◆ PROBLEM STATEMENT: Please restate the data below word for word, omitting all images.

(TASK DATA)

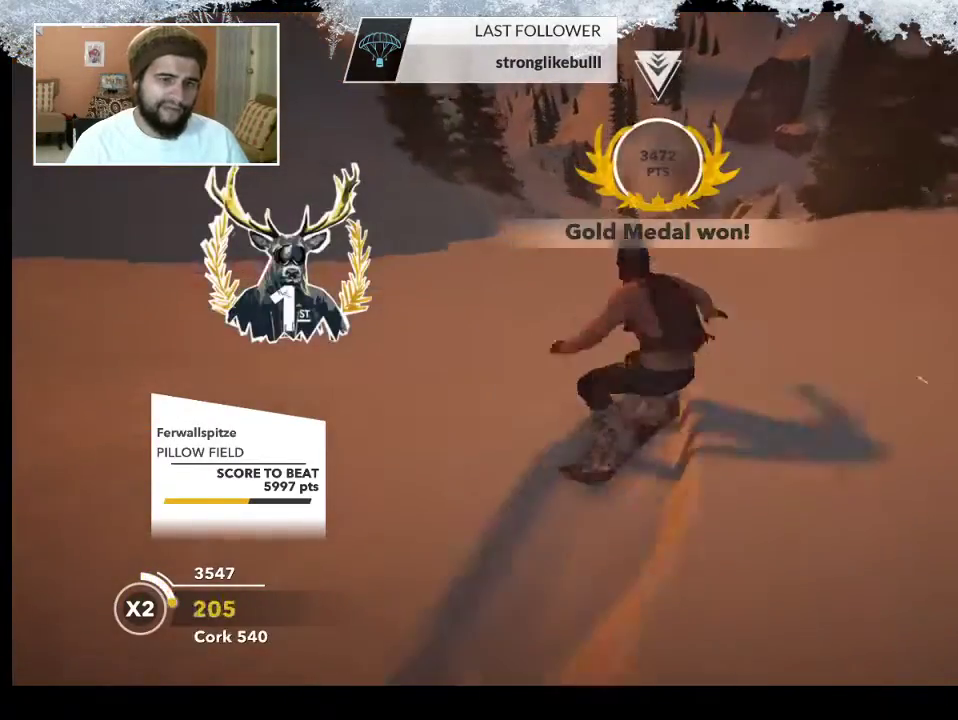
{"buttons": ["R2"], "left_stick": "left", "right_stick": "center", "events": [[500, "R2", "down"]]}
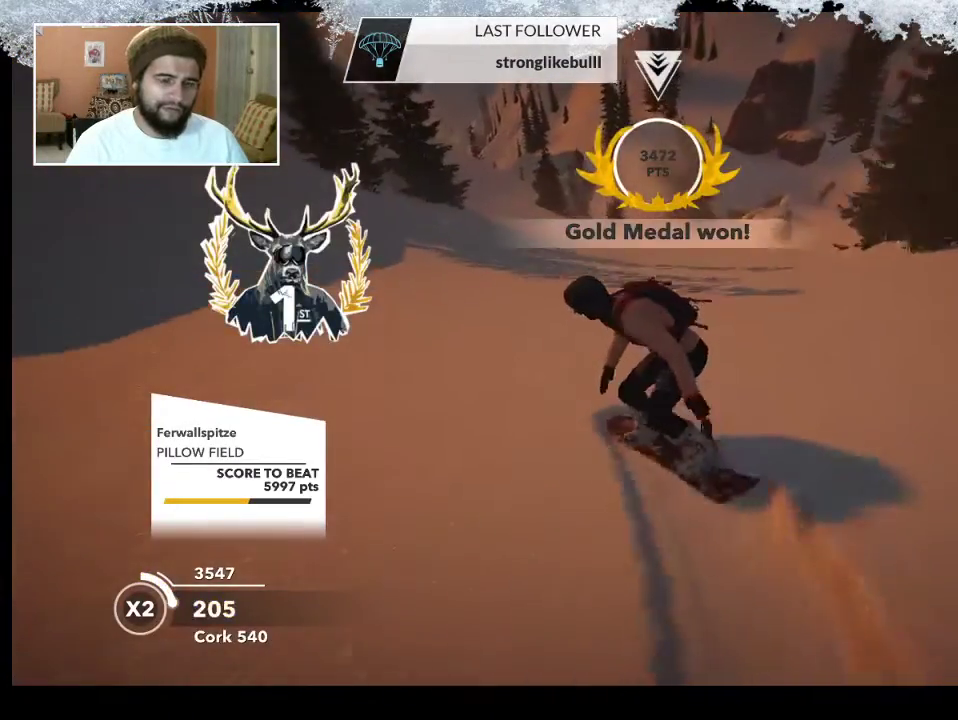
{"buttons": [], "left_stick": "down-left", "right_stick": "center", "events": [[100, "left_stick", "down-left"], [133, "R2", "up"]]}
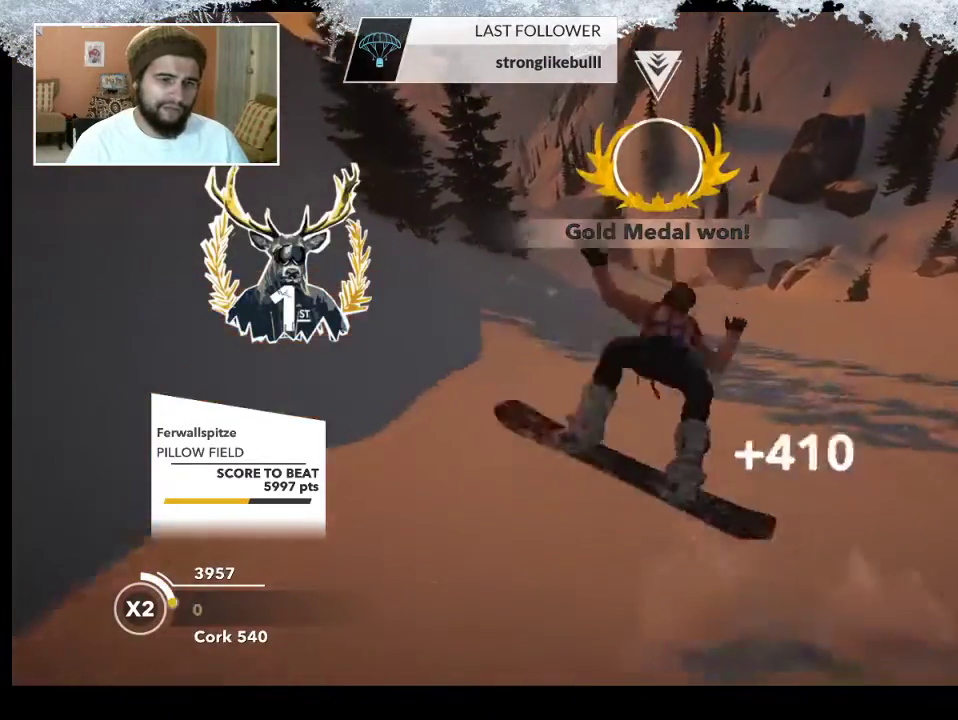
{"buttons": ["TRIANGLE"], "left_stick": "center", "right_stick": "center", "events": [[67, "left_stick", "center"], [500, "TRIANGLE", "down"]]}
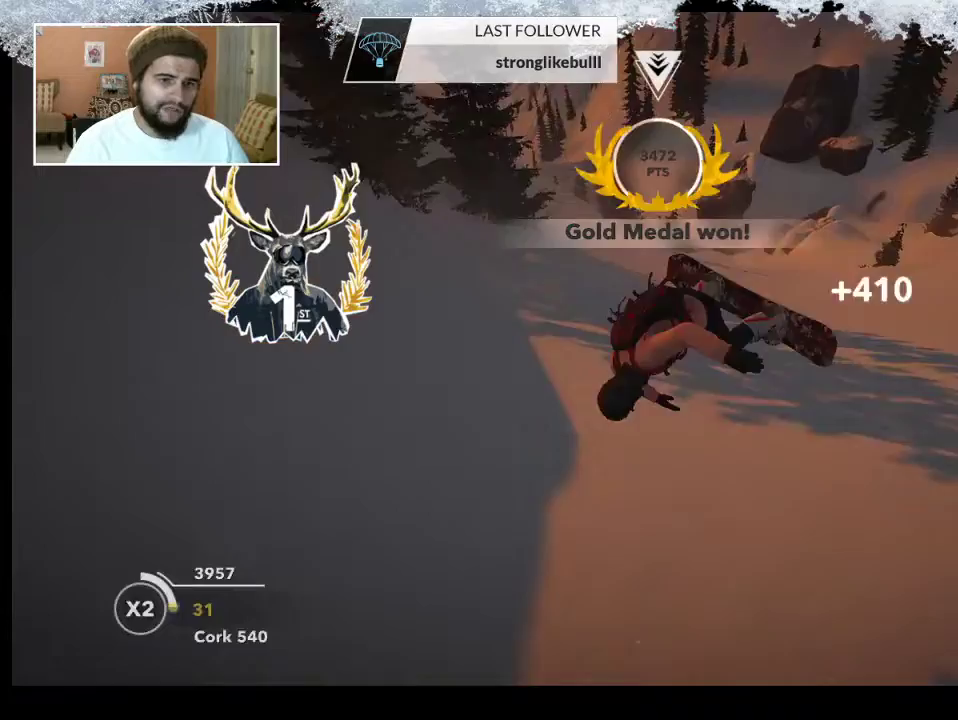
{"buttons": ["TRIANGLE"], "left_stick": "center", "right_stick": "center", "events": []}
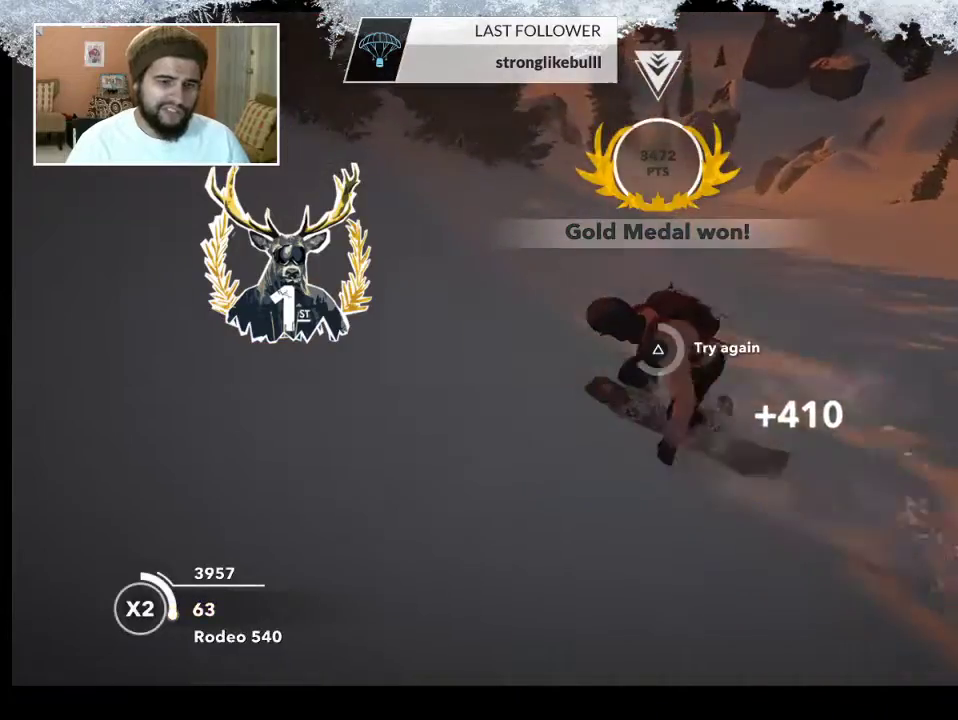
{"buttons": [], "left_stick": "center", "right_stick": "center", "events": [[433, "TRIANGLE", "up"]]}
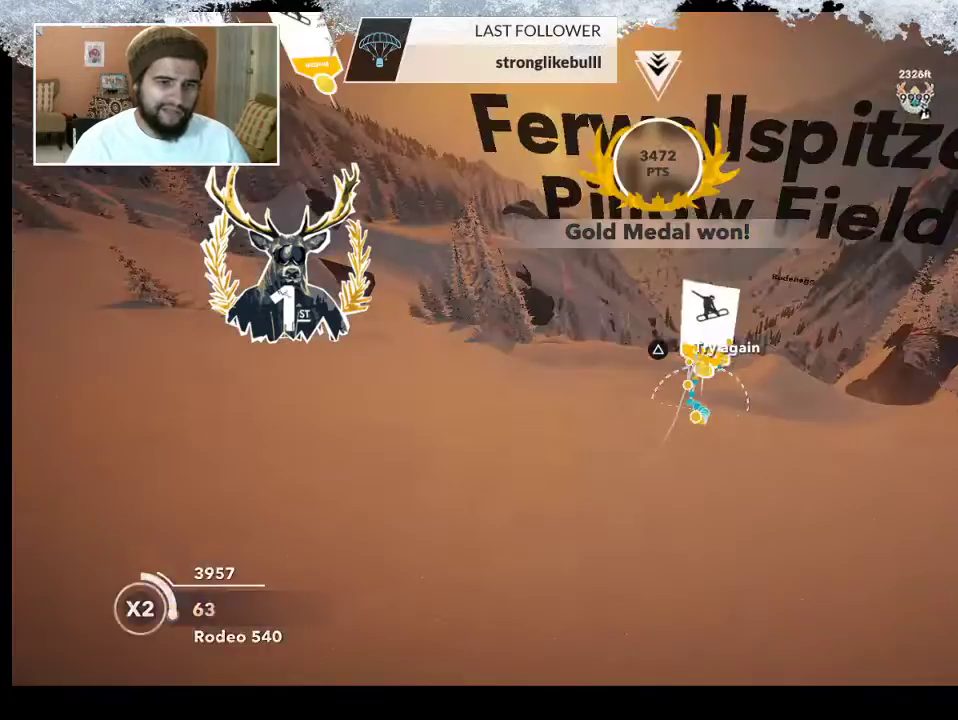
{"buttons": [], "left_stick": "center", "right_stick": "center", "events": [[33, "left_stick", "up"], [200, "left_stick", "center"], [333, "left_stick", "up"], [500, "left_stick", "center"]]}
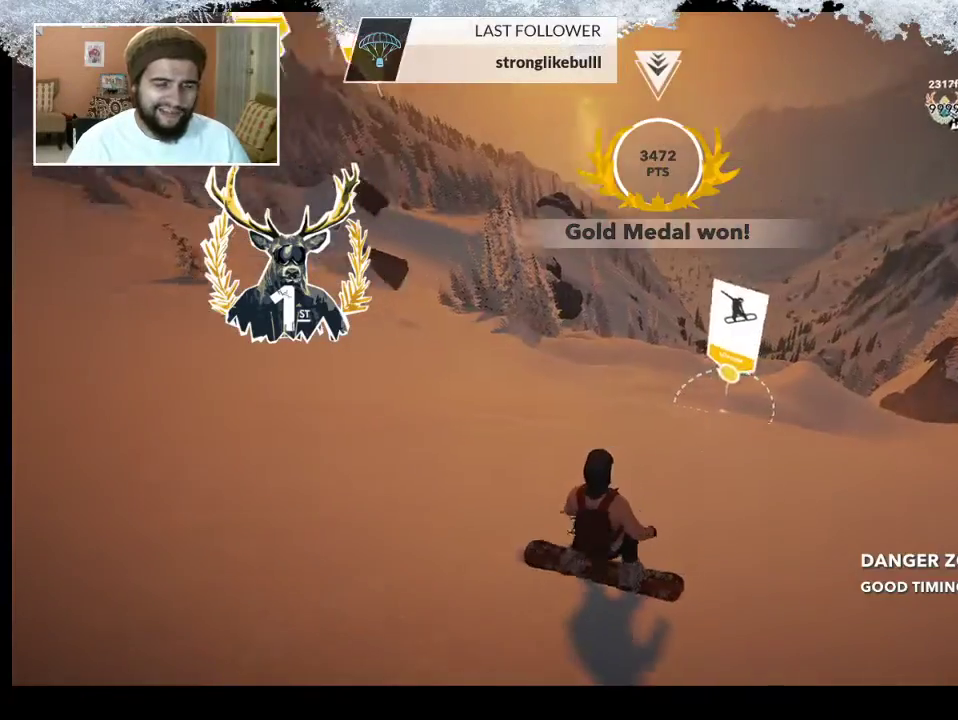
{"buttons": [], "left_stick": "up", "right_stick": "center", "events": [[167, "left_stick", "up"]]}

(End TASK DATA)

◆ RESPONSE TO THIS EXERCISE:
{"buttons": ["R2"], "left_stick": "left", "right_stick": "center", "events": [[500, "R2", "down"]]}
{"buttons": [], "left_stick": "down-left", "right_stick": "center", "events": [[100, "left_stick", "down-left"], [133, "R2", "up"]]}
{"buttons": ["TRIANGLE"], "left_stick": "center", "right_stick": "center", "events": [[67, "left_stick", "center"], [500, "TRIANGLE", "down"]]}
{"buttons": ["TRIANGLE"], "left_stick": "center", "right_stick": "center", "events": []}
{"buttons": [], "left_stick": "center", "right_stick": "center", "events": [[433, "TRIANGLE", "up"]]}
{"buttons": [], "left_stick": "center", "right_stick": "center", "events": [[33, "left_stick", "up"], [200, "left_stick", "center"], [333, "left_stick", "up"], [500, "left_stick", "center"]]}
{"buttons": [], "left_stick": "up", "right_stick": "center", "events": [[167, "left_stick", "up"]]}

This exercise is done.